Task data START
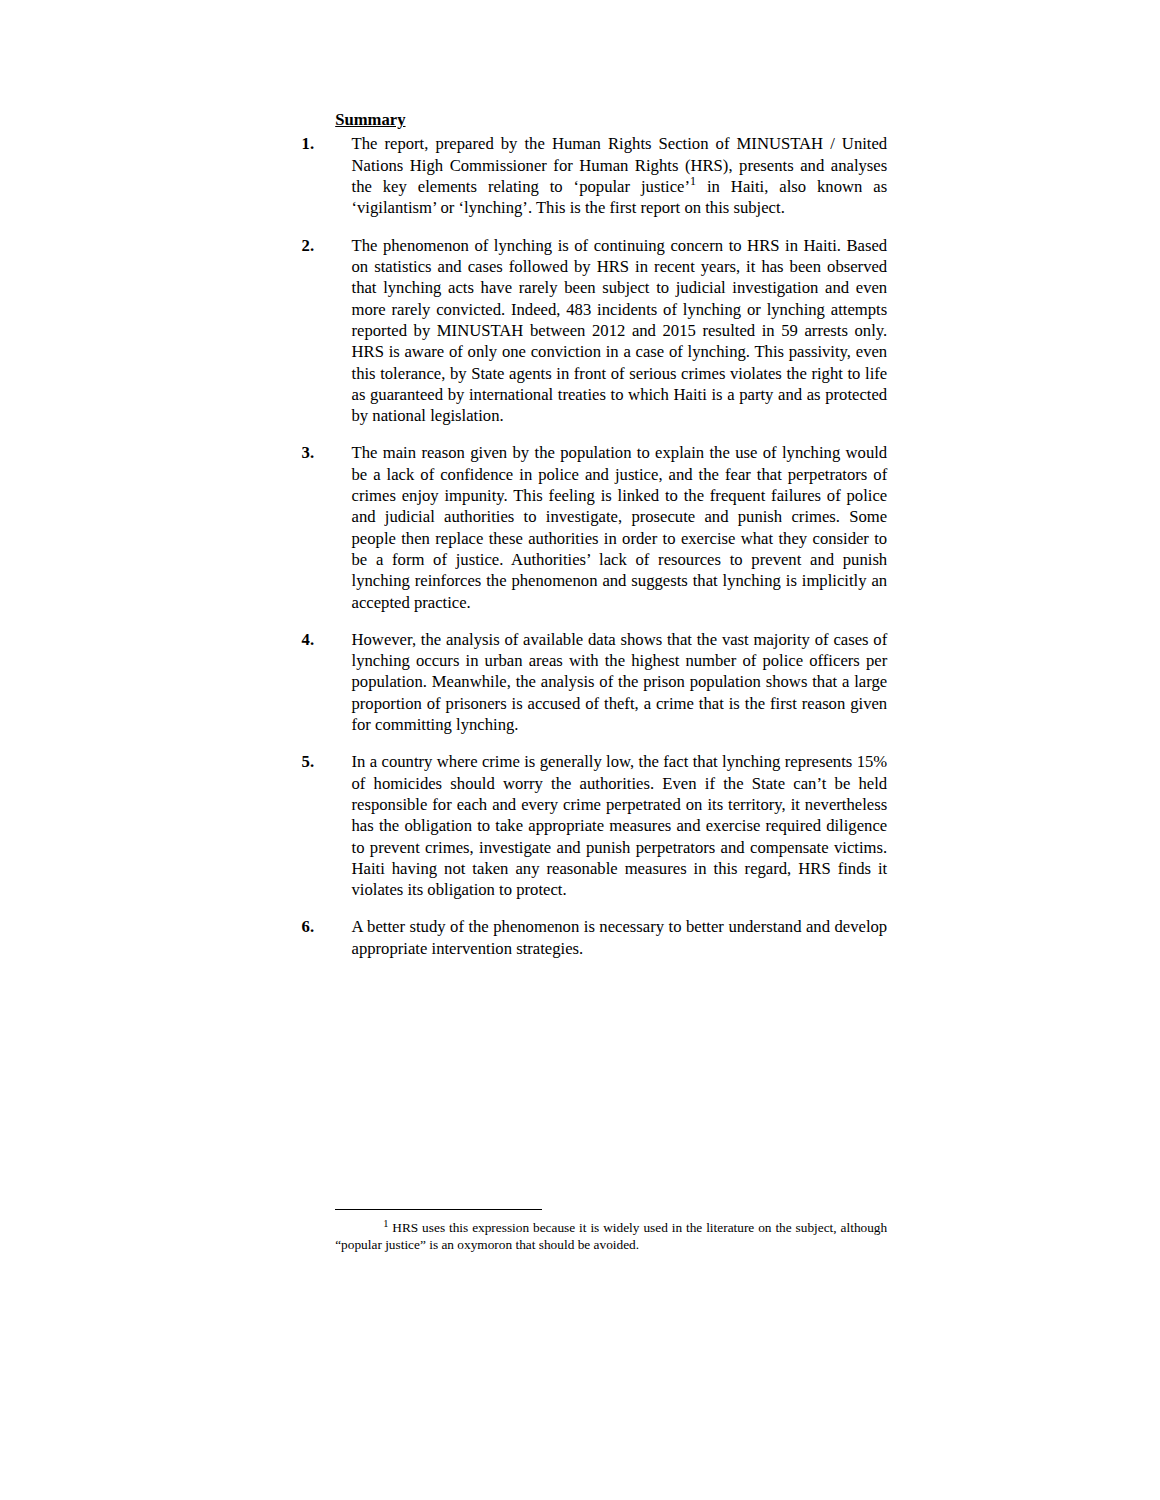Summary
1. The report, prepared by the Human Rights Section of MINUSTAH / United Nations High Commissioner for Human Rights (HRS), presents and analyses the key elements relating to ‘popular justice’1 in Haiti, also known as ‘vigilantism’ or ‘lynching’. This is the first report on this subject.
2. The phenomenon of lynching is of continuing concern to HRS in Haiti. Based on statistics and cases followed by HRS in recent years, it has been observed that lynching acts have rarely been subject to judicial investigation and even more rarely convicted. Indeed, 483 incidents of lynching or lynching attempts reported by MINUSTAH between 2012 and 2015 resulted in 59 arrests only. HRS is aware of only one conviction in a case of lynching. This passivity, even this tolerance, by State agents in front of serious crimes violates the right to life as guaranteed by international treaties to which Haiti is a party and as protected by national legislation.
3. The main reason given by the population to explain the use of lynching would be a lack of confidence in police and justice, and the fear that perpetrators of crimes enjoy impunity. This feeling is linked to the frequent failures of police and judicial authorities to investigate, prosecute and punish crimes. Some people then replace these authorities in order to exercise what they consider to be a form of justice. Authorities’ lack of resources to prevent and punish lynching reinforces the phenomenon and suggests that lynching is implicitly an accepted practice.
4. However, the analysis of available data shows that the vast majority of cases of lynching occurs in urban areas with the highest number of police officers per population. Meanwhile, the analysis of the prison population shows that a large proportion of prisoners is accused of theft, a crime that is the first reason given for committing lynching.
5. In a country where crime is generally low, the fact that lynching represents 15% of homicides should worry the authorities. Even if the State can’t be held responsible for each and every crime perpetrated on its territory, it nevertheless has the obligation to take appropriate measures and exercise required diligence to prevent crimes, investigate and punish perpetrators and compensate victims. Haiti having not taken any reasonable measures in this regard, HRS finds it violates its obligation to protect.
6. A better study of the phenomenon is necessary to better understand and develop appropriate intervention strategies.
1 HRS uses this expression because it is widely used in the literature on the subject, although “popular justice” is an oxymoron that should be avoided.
Task data END
Task data START
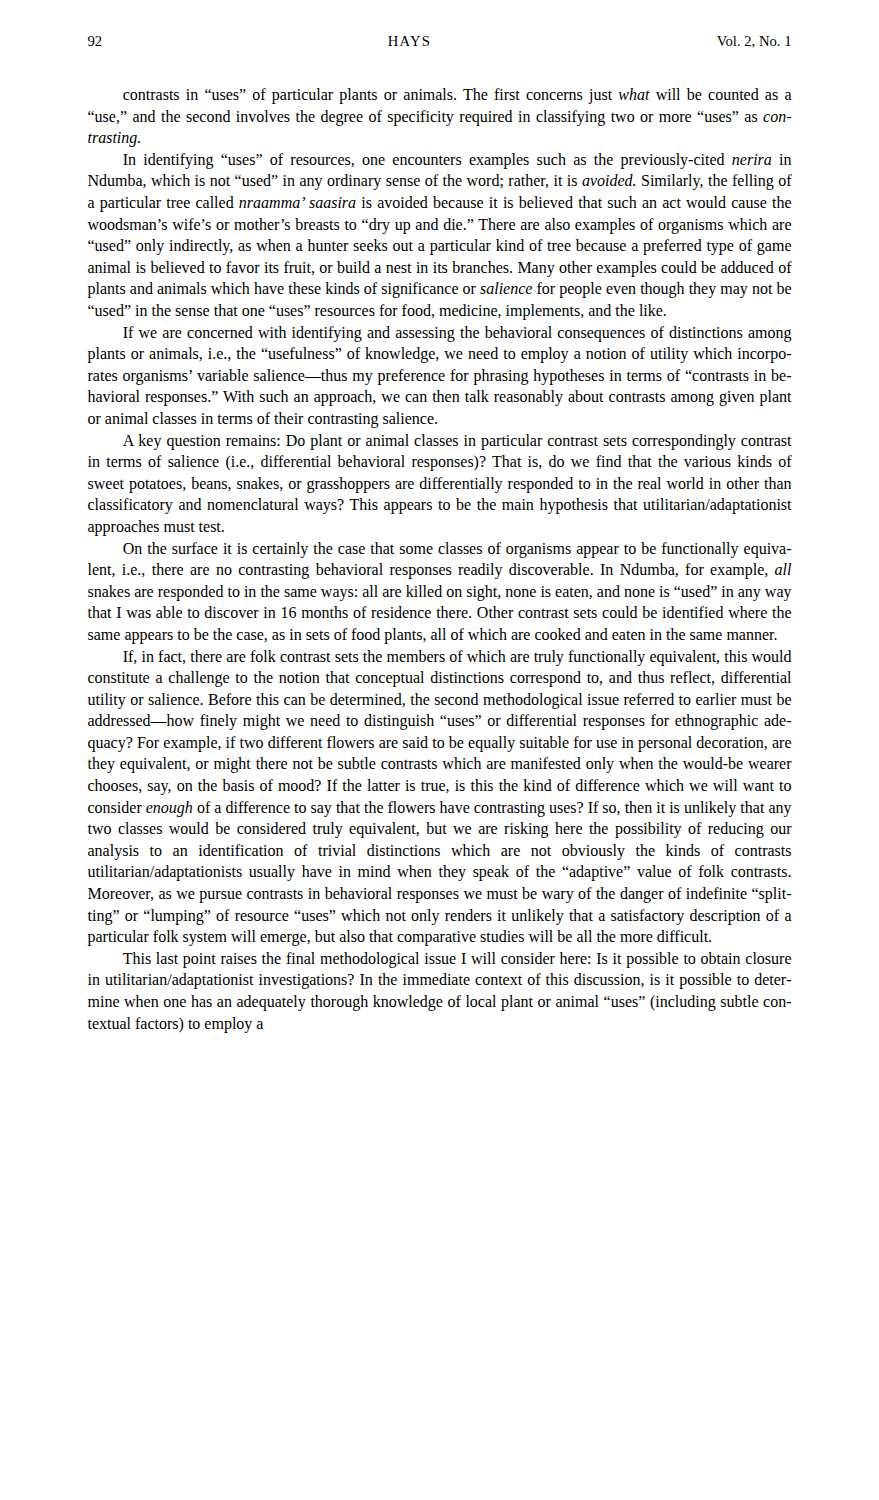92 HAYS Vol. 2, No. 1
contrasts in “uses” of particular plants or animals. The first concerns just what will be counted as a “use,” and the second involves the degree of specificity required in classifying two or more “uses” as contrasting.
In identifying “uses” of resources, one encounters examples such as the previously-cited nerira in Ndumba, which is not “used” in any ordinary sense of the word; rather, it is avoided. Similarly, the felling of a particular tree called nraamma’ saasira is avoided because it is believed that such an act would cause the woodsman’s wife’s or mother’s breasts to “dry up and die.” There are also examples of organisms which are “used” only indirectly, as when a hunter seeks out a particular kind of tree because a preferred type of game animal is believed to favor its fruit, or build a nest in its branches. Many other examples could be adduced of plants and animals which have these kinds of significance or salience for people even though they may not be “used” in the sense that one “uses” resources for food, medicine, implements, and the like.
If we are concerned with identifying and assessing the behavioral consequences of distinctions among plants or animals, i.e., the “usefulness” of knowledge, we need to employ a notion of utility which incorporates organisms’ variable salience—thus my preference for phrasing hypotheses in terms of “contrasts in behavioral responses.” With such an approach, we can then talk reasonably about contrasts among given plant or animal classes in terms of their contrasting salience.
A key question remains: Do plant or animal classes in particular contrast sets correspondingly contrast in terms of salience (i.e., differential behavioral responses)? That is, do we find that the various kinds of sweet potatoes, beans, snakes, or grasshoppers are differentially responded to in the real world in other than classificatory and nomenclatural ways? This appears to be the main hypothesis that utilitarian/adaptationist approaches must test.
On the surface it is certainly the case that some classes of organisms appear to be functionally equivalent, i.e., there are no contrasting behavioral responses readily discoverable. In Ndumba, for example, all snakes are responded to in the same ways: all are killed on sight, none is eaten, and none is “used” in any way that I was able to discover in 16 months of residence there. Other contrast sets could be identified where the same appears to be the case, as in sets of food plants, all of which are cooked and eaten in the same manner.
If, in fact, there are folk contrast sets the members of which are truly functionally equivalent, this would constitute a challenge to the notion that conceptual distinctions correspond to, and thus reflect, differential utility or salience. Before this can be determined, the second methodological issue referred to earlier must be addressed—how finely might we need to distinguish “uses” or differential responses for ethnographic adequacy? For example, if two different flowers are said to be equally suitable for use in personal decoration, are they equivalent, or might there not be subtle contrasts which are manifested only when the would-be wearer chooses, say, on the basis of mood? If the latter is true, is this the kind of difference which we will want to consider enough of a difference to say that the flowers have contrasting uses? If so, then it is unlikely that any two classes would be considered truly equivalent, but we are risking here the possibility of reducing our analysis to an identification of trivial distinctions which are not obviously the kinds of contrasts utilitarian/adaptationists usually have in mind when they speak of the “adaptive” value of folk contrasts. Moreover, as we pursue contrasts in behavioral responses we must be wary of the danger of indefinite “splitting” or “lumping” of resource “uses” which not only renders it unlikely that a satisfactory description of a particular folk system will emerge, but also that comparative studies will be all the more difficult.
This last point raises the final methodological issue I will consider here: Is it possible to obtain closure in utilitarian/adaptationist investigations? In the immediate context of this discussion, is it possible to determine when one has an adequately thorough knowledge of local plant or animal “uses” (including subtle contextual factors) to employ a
Task data END
Task data START
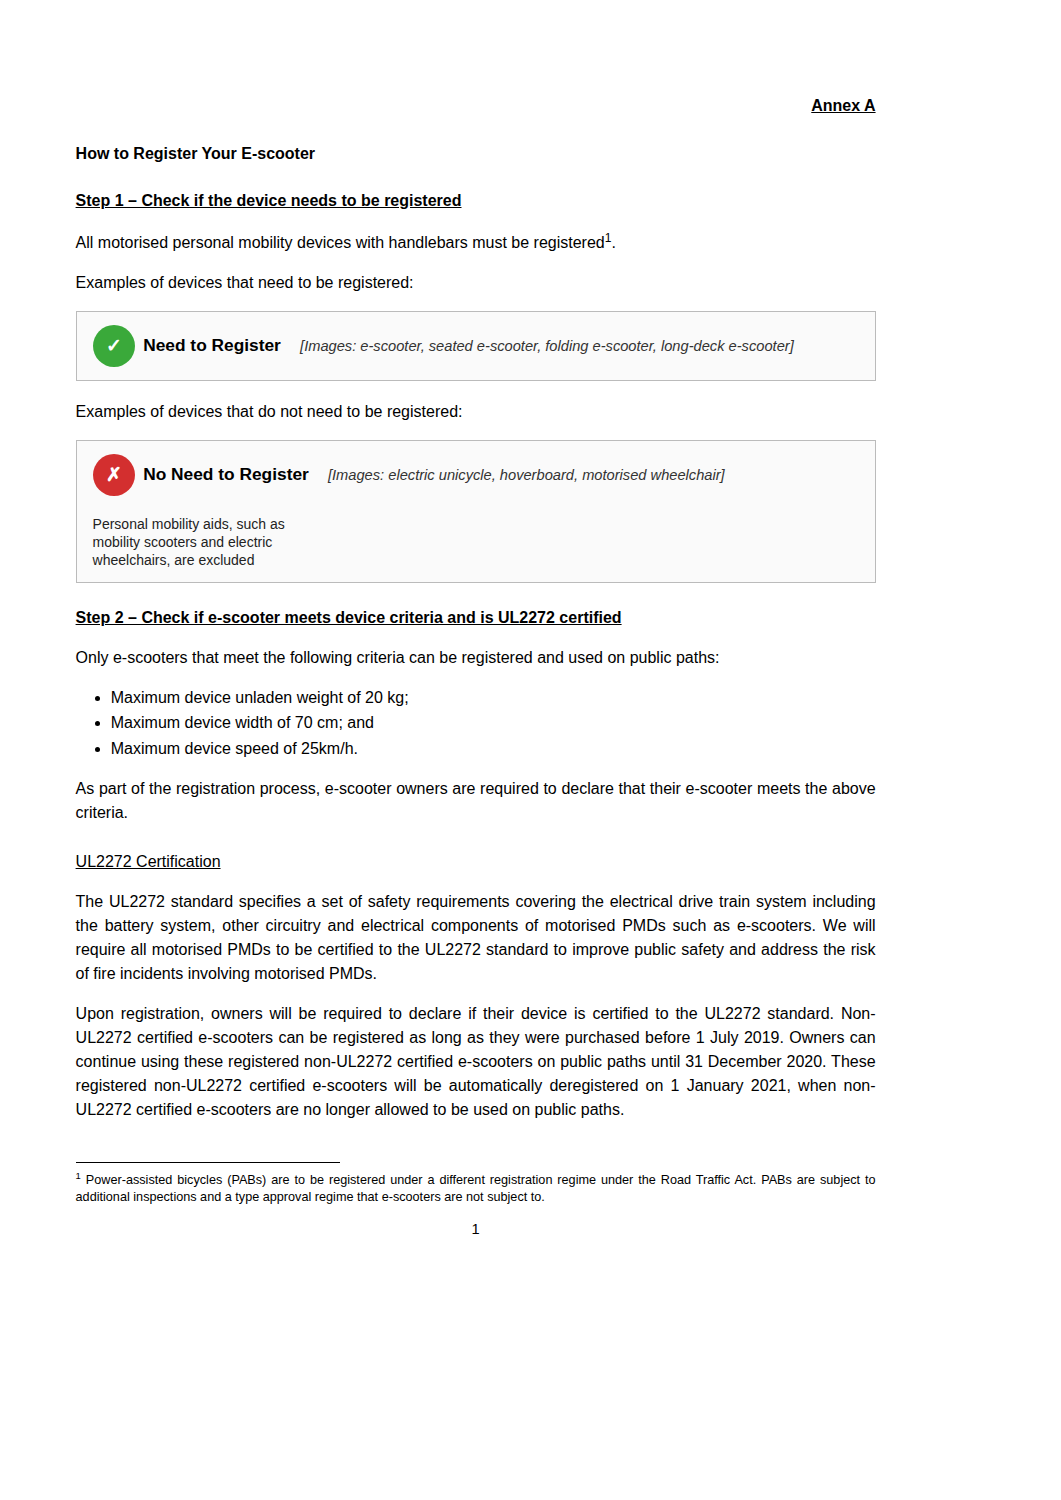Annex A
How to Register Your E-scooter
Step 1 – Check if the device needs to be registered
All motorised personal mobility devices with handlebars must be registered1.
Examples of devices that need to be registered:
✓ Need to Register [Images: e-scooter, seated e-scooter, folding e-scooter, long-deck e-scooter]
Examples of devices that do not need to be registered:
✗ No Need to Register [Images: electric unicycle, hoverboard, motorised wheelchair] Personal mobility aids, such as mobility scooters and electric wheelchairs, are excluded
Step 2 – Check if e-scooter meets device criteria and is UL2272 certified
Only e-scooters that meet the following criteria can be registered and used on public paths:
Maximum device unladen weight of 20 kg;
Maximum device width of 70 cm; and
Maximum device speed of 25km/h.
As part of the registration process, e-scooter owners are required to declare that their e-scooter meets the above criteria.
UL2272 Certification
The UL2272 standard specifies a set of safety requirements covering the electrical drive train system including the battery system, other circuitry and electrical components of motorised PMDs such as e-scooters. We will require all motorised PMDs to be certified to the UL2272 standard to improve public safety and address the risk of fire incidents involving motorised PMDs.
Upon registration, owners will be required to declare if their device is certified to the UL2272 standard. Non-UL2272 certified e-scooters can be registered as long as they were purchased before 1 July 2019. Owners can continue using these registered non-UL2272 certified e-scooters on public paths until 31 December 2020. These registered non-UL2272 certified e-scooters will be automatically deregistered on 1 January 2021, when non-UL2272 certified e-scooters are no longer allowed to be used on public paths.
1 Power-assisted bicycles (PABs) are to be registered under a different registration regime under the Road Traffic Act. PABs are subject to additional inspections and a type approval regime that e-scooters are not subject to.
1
Task data END
### Problem requirements
Show every line of the data in which the word "public" appears.

### Solution for this problem
Only e-scooters that meet the following criteria can be registered and used on public paths:
The UL2272 standard specifies a set of safety requirements covering the electrical drive train system including the battery system, other circuitry and electrical components of motorised PMDs such as e-scooters. We will require all motorised PMDs to be certified to the UL2272 standard to improve public safety and address the risk of fire incidents involving motorised PMDs.
Upon registration, owners will be required to declare if their device is certified to the UL2272 standard. Non-UL2272 certified e-scooters can be registered as long as they were purchased before 1 July 2019. Owners can continue using these registered non-UL2272 certified e-scooters on public paths until 31 December 2020. These registered non-UL2272 certified e-scooters will be automatically deregistered on 1 January 2021, when non-UL2272 certified e-scooters are no longer allowed to be used on public paths.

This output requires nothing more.